Copy the data below in full, exactly as it appears.
━━━━━ Given data
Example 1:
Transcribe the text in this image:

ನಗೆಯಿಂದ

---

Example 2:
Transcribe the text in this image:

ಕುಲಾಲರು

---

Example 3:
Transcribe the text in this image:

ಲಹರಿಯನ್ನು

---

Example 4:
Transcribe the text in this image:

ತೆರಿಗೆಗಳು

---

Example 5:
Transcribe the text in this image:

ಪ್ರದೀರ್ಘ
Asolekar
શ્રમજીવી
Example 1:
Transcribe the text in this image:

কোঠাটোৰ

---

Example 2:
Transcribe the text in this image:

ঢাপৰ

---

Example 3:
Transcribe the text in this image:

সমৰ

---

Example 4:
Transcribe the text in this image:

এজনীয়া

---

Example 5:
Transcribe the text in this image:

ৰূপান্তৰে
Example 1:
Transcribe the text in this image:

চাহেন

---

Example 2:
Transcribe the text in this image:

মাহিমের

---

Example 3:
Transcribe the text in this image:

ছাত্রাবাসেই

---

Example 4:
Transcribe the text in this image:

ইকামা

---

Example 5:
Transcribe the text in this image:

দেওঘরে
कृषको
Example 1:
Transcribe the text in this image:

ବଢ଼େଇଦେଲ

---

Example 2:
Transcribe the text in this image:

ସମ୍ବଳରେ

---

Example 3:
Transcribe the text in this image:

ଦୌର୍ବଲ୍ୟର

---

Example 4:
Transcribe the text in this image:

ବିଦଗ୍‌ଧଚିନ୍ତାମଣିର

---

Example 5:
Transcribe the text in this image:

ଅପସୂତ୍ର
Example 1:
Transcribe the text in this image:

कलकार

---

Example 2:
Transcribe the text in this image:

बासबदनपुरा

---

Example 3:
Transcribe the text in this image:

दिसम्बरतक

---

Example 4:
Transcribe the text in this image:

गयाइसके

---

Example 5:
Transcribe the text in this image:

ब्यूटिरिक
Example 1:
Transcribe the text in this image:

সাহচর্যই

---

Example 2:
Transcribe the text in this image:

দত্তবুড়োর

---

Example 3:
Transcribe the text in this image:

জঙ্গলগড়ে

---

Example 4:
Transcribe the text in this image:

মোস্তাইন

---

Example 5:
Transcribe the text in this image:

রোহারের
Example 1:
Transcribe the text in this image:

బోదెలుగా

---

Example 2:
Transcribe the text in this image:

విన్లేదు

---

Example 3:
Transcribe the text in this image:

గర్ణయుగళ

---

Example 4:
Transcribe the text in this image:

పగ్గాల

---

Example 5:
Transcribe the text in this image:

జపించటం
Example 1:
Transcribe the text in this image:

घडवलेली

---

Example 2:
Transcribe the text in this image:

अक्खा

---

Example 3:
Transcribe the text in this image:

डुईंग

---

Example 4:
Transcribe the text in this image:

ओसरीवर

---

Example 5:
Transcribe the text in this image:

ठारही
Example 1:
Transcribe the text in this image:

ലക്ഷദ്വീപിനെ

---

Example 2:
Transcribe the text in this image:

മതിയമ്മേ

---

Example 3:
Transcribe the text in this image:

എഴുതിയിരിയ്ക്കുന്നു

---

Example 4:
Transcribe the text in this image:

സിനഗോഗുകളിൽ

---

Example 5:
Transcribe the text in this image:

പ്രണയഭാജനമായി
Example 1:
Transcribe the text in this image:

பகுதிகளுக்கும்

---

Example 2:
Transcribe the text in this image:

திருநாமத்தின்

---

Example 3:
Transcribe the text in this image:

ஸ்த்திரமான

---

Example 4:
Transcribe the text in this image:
━━━━━━━━━━
→ Solution to the exercise
Example 1:
Transcribe the text in this image:

ನಗೆಯಿಂದ

---

Example 2:
Transcribe the text in this image:

ಕುಲಾಲರು

---

Example 3:
Transcribe the text in this image:

ಲಹರಿಯನ್ನು

---

Example 4:
Transcribe the text in this image:

ತೆರಿಗೆಗಳು

---

Example 5:
Transcribe the text in this image:

ಪ್ರದೀರ್ಘ
Asolekar
શ્રમજીવી
Example 1:
Transcribe the text in this image:

কোঠাটোৰ

---

Example 2:
Transcribe the text in this image:

ঢাপৰ

---

Example 3:
Transcribe the text in this image:

সমৰ

---

Example 4:
Transcribe the text in this image:

এজনীয়া

---

Example 5:
Transcribe the text in this image:

ৰূপান্তৰে
Example 1:
Transcribe the text in this image:

চাহেন

---

Example 2:
Transcribe the text in this image:

মাহিমের

---

Example 3:
Transcribe the text in this image:

ছাত্রাবাসেই

---

Example 4:
Transcribe the text in this image:

ইকামা

---

Example 5:
Transcribe the text in this image:

দেওঘরে
कृषको
Example 1:
Transcribe the text in this image:

ବଢ଼େଇଦେଲ

---

Example 2:
Transcribe the text in this image:

ସମ୍ବଳରେ

---

Example 3:
Transcribe the text in this image:

ଦୌର୍ବଲ୍ୟର

---

Example 4:
Transcribe the text in this image:

ବିଦଗ୍‌ଧଚିନ୍ତାମଣିର

---

Example 5:
Transcribe the text in this image:

ଅପସୂତ୍ର
Example 1:
Transcribe the text in this image:

कलकार

---

Example 2:
Transcribe the text in this image:

बासबदनपुरा

---

Example 3:
Transcribe the text in this image:

दिसम्बरतक

---

Example 4:
Transcribe the text in this image:

गयाइसके

---

Example 5:
Transcribe the text in this image:

ब्यूटिरिक
Example 1:
Transcribe the text in this image:

সাহচর্যই

---

Example 2:
Transcribe the text in this image:

দত্তবুড়োর

---

Example 3:
Transcribe the text in this image:

জঙ্গলগড়ে

---

Example 4:
Transcribe the text in this image:

মোস্তাইন

---

Example 5:
Transcribe the text in this image:

রোহারের
Example 1:
Transcribe the text in this image:

బోదెలుగా

---

Example 2:
Transcribe the text in this image:

విన్లేదు

---

Example 3:
Transcribe the text in this image:

గర్ణయుగళ

---

Example 4:
Transcribe the text in this image:

పగ్గాల

---

Example 5:
Transcribe the text in this image:

జపించటం
Example 1:
Transcribe the text in this image:

घडवलेली

---

Example 2:
Transcribe the text in this image:

अक्खा

---

Example 3:
Transcribe the text in this image:

डुईंग

---

Example 4:
Transcribe the text in this image:

ओसरीवर

---

Example 5:
Transcribe the text in this image:

ठारही
Example 1:
Transcribe the text in this image:

ലക്ഷദ്വീപിനെ

---

Example 2:
Transcribe the text in this image:

മതിയമ്മേ

---

Example 3:
Transcribe the text in this image:

എഴുതിയിരിയ്ക്കുന്നു

---

Example 4:
Transcribe the text in this image:

സിനഗോഗുകളിൽ

---

Example 5:
Transcribe the text in this image:

പ്രണയഭാജനമായി
Example 1:
Transcribe the text in this image:

பகுதிகளுக்கும்

---

Example 2:
Transcribe the text in this image:

திருநாமத்தின்

---

Example 3:
Transcribe the text in this image:

ஸ்த்திரமான

---

Example 4:
Transcribe the text in this image:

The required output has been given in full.